• **TASK DESCRIPTION**: Filter the records below, keeping only the lines that contain the string "origin". Copy each of those lines in full.

(Saved entries)

============================================================

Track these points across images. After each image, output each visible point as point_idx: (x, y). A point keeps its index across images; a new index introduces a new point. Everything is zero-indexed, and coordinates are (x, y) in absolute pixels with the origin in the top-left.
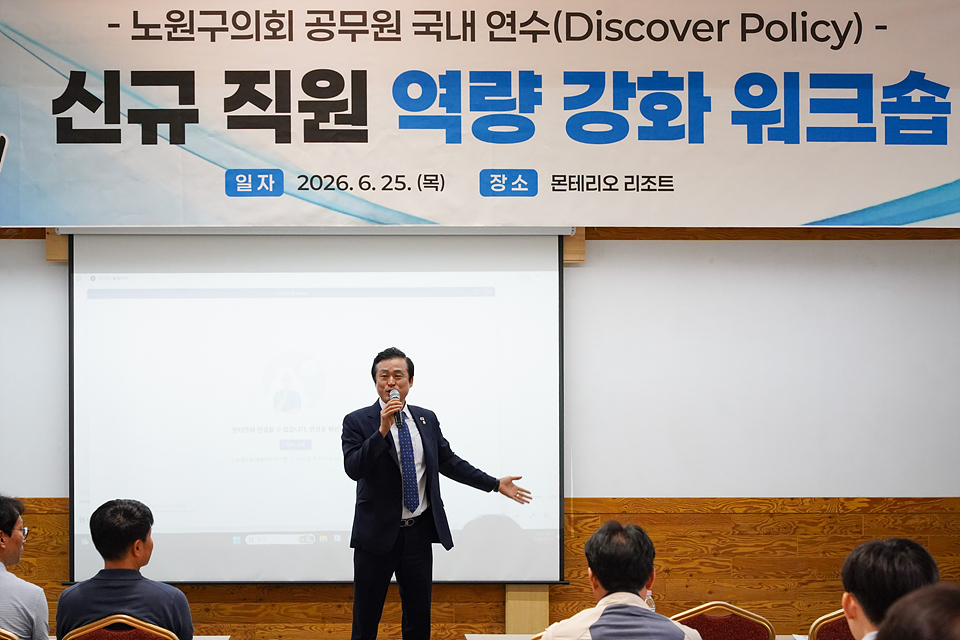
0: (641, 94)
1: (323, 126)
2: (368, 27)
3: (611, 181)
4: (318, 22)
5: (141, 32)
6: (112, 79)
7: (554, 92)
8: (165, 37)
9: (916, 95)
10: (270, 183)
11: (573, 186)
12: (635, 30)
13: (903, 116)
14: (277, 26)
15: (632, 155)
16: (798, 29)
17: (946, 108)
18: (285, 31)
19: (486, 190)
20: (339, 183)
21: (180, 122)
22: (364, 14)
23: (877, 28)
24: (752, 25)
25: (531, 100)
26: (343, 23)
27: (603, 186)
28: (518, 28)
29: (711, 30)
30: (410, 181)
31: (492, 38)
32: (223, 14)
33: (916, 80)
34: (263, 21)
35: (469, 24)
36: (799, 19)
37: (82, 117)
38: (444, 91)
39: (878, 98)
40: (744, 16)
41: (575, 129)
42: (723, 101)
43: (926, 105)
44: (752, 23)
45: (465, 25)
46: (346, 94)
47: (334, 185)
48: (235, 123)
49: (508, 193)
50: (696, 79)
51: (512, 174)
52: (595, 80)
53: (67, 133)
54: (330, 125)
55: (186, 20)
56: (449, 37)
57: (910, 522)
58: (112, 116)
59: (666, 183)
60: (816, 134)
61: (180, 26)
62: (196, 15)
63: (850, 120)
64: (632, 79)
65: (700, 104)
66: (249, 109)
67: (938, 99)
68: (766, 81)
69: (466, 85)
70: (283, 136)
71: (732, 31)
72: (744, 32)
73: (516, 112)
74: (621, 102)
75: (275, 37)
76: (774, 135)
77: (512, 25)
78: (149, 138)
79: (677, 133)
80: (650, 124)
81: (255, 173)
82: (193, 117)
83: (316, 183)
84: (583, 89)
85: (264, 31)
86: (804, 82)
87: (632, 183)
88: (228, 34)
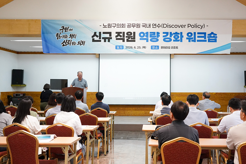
0: (174, 35)
1: (129, 40)
2: (136, 26)
3: (169, 47)
4: (129, 25)
5: (104, 27)
6: (100, 33)
7: (161, 35)
8: (107, 27)
9: (212, 35)
10: (121, 47)
11: (164, 48)
12: (173, 26)
13: (210, 38)
14: (123, 26)
15: (172, 44)
16: (196, 26)
17: (217, 37)
18: (124, 26)
19: (152, 48)
20: (131, 47)
21: (109, 39)
22: (135, 24)
23: (207, 26)
24: (189, 26)
25: (158, 36)
26: (132, 25)
27: (168, 48)
28: (156, 26)
29: (184, 26)
30: (141, 47)
31: (153, 27)
32: (116, 24)
33: (212, 33)
34: (121, 25)
35: (150, 25)
36: (196, 25)
37: (96, 38)
38: (146, 35)
39: (207, 36)
40: (188, 24)
41: (164, 40)
42: (185, 36)
44: (189, 25)
45: (149, 26)
46: (132, 35)
47: (131, 48)
48: (117, 39)
49: (155, 49)
50: (181, 33)
51: (155, 46)
52: (167, 33)
54: (130, 39)
55: (110, 25)
56: (147, 27)
57: (222, 96)
58: (100, 38)
59: (177, 48)
60: (198, 41)
61: (110, 26)
62: (112, 24)
63: (203, 39)
64: (172, 33)
65: (182, 37)
66: (119, 37)
67: (215, 36)
68: (191, 33)
69: (149, 34)
70: (124, 41)
71: (187, 26)
72: (188, 26)
73: (156, 38)
74: (171, 36)
75: (123, 27)
76: (192, 41)
77: (156, 25)
78: (105, 41)
79: (179, 41)
80: (175, 39)
81: (120, 46)
82: (111, 38)
83: (128, 47)
84: (165, 34)
85: (121, 26)
86: (197, 33)
87: (172, 48)
88: (116, 27)
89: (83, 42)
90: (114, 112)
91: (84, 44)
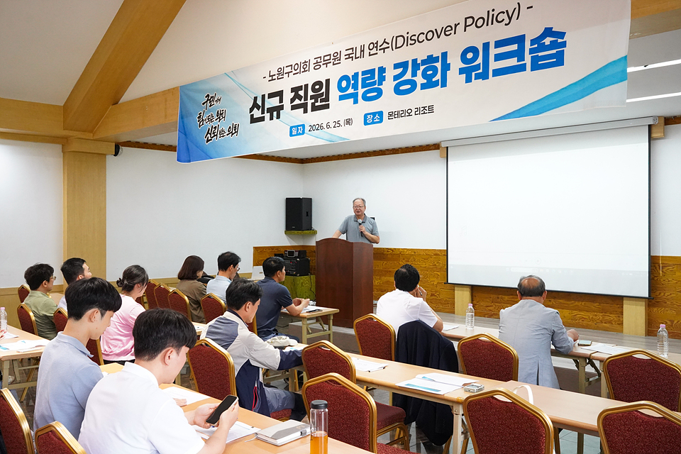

============================================================

• **REPLY**:
Track these points across images. After each image, output each visible point as point_idx: (x, y). A point keeps its index across images; a new index introduces a new point. Everything is zero-indexed, and coordinates are (x, y) in absolute pixels with the origin in the top-left.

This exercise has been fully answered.